Stations in the Park Rapids area hiked their prices to $3.09 this week.
Several F-M gas stations were selling at $3 or $3.05 a gallon Tuesday, with a couple as high as $3.10 a gallon. Statewide averages were $3.08 a gallon in North Dakota and $3.02 a gallon in Minnesota.
Behind the bump in gas prices is the rising price of crude oil as a result of increased worldwide demand, especially from countries such as China and India, LaDoucer said.
The price of crude oil topped $91 a barrel Tuesday, its highest level since the first week of October 2008 when it was $93.38 a barrel, according to the U.S. Energy Information Administration.
Based on the cyclical nature of oil and gas markets, LaDoucer said it "certainly isn't out of the question" that crude could top $100 a barrel and gas prices could reach $3.50 or $4 a gallon by summer. The one-year forecast for crude oil was $105 a barrel Tuesday on www.oil-price.com.
The prospect of prices that high concerns members of the North Dakota Petroleum Marketers Association, president Mike Rud said.

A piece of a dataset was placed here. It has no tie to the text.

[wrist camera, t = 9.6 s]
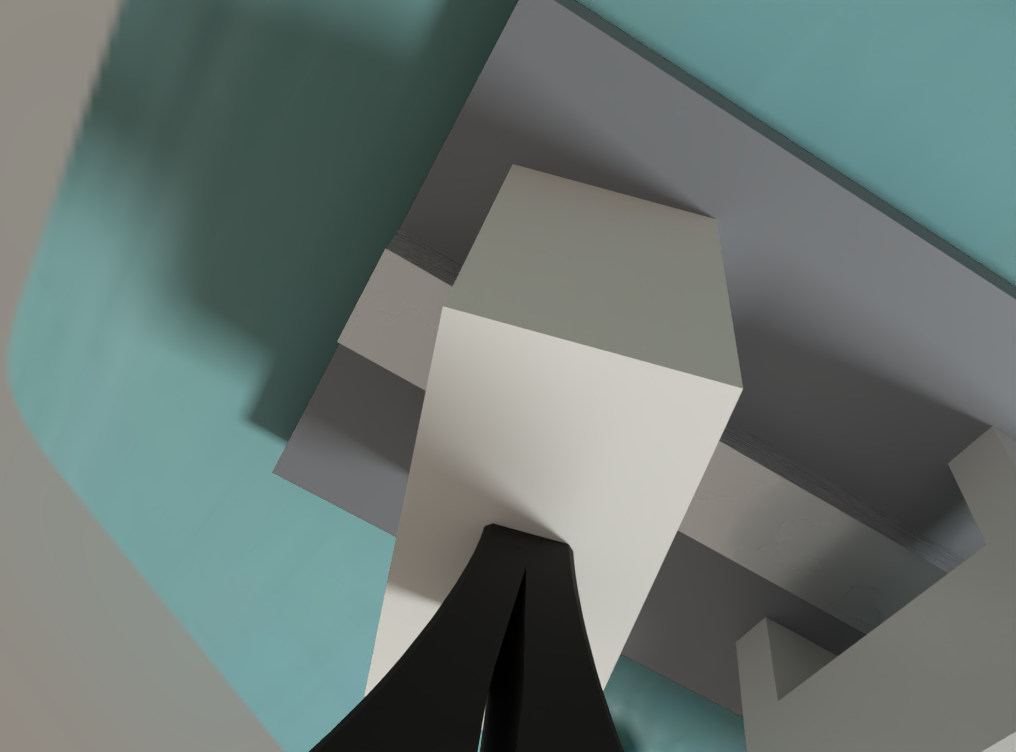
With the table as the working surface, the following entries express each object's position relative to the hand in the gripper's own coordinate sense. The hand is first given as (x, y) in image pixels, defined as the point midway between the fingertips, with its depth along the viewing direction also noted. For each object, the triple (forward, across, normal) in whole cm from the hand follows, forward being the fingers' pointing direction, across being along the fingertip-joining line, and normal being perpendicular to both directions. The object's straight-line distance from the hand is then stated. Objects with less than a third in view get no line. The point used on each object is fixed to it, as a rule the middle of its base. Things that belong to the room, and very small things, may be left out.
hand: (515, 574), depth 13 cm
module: (+6, 0, 0) cm, 6 cm away
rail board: (+7, -4, +1) cm, 8 cm away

Higher gas prices create tighter profit margins for retailers and put a crunch on their ability to cash flow because they pay so much more for a load of gasoline, he said.
"The economy's not that strong across the country as it is, so this'll just put another dagger in the whole process as we try to recover from this thing," Rud said.

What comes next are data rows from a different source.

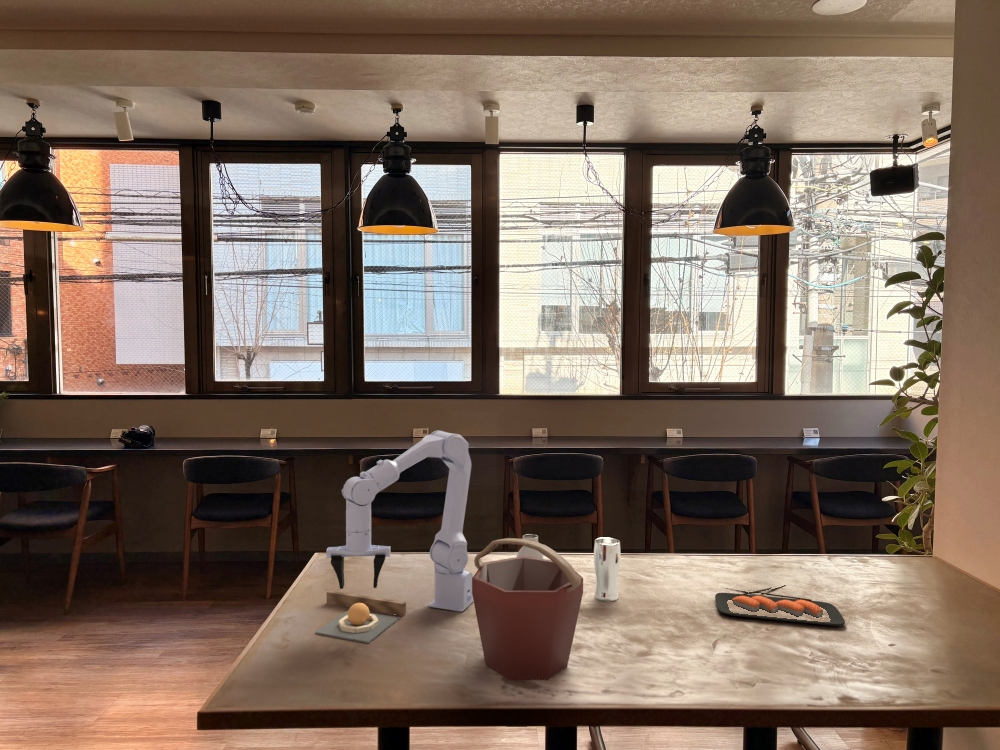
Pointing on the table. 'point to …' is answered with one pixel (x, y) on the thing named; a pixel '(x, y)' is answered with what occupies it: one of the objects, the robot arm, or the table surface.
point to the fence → (367, 602)
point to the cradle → (357, 627)
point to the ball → (358, 614)
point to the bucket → (526, 611)
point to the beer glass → (607, 568)
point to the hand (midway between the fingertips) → (358, 586)
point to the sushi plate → (779, 606)
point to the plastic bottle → (529, 551)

The association doesn't believe demand is solely to blame - or even mostly to blame - for the higher gas prices, Rud said.
"We've said for the last four to five years, this has had nothing to do with supply and demand," he said. "This has been market manipulation and speculation.
"You've got people who are taking advantage of a very strong energy market who are putting their money in a safe place, and the safest place right now to put your money is into commodities and the energy market," Rud added.
The Petroleum Marketers Association of America is lobbying Congress for reforms that would give the Commodity Futures Trading Commission more oversight to regulate the energy market and curb speculative price swings.
"We believe there's as much as maybe a $1.35 markup right now into the price of a gallon of gasoline based totally on the speculation, the amount of money these guys are dumping into the energy markets," Rud said.
Current gas prices didn't seem to curtail Christmas holiday travel, but recent history has shown people begin to change their driving habits when prices approach $3.50 a gallon, AAA's LaDoucer said.
The auto club saw "significant changes" in driving habits when prices nationally averaged more than $4 a gallon in June and July 2008, he said.
"At some point, you start seeing demand decrease based on the price of a gasoline, and that starts to level off prices to a certain extent," he said.